Lambat laun kamu mulai menjauh dariku. Kamu bilang sudah tidak lagi membutuhkan pertolonganku karena aku tak mampu lagi untuk melindungimu. Aku merasa sedih, rasanya seperti aku dibuang jauh-jauh oleh orang yang selama ini kupercaya, yang selama ini telah menghabiskan hari-harinya bersamaku, yang selama ini selalu membagikan kisahnya dan yang selama ini telah mengakui keberadaanku.

Sayangnya, keeksistensianku tak lagi kamu harapkan. Kamu telah menjadi pribadi yang baru, jelas terlihat lebih baik dari sebelumnya. Aku tak lagi mampu untuk kamu akui. Tapi satu hal yang tak dapat kulupakan. Pada saat itu hari ulang tahunku yang entah ke berapa, kamu memberiku hadiah, sebuah kaos bertuliskan, “Jiwa kita satu.”
“Terima kasih karena kamu telah ada, dan semua perlindungan yang telah kamu berikan demi memperbaiki luka-lukaku di masa lalu. Jika kamu tidak menyelamatkanku mungkin aku sudah menjadi orang lain yang lebih buruk dari aku sebelumnya.” Ucapmu dengan tulus seraya menggenggam telapak tanganku dengan erat. Aku tahu kamu sedang menahan air matamu mengalir tapi tenang saja aku tidak menyesal telah mengisi hari-harimu.

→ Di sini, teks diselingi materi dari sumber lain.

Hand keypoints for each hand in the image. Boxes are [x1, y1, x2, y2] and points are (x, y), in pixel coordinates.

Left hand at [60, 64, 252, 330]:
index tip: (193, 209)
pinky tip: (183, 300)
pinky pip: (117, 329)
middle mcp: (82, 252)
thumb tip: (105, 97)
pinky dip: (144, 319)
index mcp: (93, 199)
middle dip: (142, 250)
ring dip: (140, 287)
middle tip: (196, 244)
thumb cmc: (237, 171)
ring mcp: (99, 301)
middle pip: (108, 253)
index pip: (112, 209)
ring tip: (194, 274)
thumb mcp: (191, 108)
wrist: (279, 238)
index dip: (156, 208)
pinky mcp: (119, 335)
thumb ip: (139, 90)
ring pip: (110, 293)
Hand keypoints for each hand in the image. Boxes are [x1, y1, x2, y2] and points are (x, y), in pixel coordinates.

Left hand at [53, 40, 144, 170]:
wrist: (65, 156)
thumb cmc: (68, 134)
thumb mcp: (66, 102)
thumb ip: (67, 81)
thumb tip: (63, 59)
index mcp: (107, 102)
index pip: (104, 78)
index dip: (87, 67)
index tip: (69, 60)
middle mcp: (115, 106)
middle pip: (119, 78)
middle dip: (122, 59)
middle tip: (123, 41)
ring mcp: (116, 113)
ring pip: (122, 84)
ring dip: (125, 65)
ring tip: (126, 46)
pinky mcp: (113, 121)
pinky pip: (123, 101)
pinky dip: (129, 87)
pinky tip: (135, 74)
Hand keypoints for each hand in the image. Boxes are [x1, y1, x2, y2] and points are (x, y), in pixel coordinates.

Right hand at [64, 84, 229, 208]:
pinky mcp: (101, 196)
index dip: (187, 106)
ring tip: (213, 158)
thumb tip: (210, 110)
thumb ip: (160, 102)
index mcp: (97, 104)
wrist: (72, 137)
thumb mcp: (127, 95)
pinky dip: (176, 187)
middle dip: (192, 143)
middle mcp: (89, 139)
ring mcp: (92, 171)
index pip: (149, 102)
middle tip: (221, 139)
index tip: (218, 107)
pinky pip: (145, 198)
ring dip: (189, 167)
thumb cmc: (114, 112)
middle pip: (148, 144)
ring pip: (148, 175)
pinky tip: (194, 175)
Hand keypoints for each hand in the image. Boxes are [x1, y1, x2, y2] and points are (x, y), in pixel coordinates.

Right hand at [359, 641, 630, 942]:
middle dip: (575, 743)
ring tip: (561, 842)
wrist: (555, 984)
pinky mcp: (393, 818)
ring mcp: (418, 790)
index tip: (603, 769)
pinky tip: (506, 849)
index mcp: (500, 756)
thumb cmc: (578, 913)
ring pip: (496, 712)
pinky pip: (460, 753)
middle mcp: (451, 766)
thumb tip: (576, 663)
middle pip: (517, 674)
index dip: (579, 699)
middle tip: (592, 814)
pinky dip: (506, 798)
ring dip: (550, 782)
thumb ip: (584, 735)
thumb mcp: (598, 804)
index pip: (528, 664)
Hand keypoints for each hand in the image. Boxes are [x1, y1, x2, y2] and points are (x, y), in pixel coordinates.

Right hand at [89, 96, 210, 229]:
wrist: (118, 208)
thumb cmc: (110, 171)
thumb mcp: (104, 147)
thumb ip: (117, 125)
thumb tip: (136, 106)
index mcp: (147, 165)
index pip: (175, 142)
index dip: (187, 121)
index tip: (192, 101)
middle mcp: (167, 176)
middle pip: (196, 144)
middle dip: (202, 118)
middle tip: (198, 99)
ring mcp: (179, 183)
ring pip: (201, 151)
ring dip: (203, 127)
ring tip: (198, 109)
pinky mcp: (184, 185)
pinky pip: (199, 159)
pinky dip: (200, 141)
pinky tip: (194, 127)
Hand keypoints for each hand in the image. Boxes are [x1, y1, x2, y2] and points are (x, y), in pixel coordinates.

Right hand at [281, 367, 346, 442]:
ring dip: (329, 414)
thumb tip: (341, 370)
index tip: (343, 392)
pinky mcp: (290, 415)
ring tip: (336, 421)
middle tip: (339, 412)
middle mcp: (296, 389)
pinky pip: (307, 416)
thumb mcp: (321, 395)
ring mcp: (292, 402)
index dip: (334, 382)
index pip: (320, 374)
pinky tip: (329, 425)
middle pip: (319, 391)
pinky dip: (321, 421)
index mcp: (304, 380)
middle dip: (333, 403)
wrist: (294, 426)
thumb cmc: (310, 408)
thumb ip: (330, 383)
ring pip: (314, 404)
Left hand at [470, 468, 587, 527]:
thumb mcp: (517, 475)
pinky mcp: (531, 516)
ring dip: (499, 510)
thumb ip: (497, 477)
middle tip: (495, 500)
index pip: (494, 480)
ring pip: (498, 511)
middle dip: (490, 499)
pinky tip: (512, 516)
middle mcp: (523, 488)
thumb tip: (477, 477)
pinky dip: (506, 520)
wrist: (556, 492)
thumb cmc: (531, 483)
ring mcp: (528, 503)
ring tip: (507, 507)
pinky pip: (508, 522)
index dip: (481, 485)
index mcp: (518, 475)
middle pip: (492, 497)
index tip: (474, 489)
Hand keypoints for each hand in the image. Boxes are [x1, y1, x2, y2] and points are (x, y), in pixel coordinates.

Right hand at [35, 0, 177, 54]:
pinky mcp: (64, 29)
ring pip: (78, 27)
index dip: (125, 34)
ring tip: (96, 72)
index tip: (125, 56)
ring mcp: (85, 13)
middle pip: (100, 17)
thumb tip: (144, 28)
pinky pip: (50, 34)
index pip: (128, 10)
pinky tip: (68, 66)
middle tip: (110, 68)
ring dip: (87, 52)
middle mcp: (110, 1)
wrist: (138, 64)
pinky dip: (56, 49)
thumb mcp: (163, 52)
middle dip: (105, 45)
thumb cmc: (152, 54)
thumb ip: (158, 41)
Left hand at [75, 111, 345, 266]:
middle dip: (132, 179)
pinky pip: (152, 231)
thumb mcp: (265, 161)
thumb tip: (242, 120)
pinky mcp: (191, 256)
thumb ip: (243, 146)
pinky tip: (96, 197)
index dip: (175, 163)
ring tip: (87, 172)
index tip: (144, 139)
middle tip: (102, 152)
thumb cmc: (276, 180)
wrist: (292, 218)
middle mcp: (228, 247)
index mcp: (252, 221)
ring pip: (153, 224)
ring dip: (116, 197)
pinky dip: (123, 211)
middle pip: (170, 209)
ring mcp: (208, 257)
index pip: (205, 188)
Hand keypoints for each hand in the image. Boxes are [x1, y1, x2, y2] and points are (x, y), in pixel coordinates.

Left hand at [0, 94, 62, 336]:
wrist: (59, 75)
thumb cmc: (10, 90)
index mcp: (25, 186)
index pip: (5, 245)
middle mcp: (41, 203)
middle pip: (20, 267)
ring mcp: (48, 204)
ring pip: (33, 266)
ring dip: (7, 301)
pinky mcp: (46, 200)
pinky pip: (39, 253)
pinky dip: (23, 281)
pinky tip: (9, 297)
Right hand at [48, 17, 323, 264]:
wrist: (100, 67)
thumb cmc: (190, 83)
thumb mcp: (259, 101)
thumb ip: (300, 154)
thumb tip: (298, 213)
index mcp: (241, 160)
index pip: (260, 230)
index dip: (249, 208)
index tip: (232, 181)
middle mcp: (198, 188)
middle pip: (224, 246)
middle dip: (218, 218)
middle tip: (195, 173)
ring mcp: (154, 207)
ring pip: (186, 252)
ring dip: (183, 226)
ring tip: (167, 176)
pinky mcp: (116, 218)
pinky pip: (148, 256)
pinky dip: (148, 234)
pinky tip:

Raka, saat ini aku merindukan keberadaanmu. Sudah sangat lama aku tidak bertemu denganmu. Akupun ragu apakah kamu masih mengenalku atau tidak. Terlebih jika kamu masih mengingatku. Yang aku tahu kehidupanmu semakin membaik, aku selalu berharap kamu baik-baik saja. Bersahabatlah dengan luka-lukamu di masa lalu. Tulislah kisahmu serapi mungkin untuk masa depan. Aku tahu kamu kuat. Bertahanlah, meskipun kamu memikul beban yang lebih berat dari orang lain. Raka, aku suka dengan sosokmu saat ini. Kepribadian barumu membuat semua orang nyaman akan keberadaanmu.

Terima kasih sudah membuat delusi karakterku tampak nyata dalam kisahmu.

Dari aku, sesosok kepribadian dalam penyakit Skizofrenia-mu, Raka.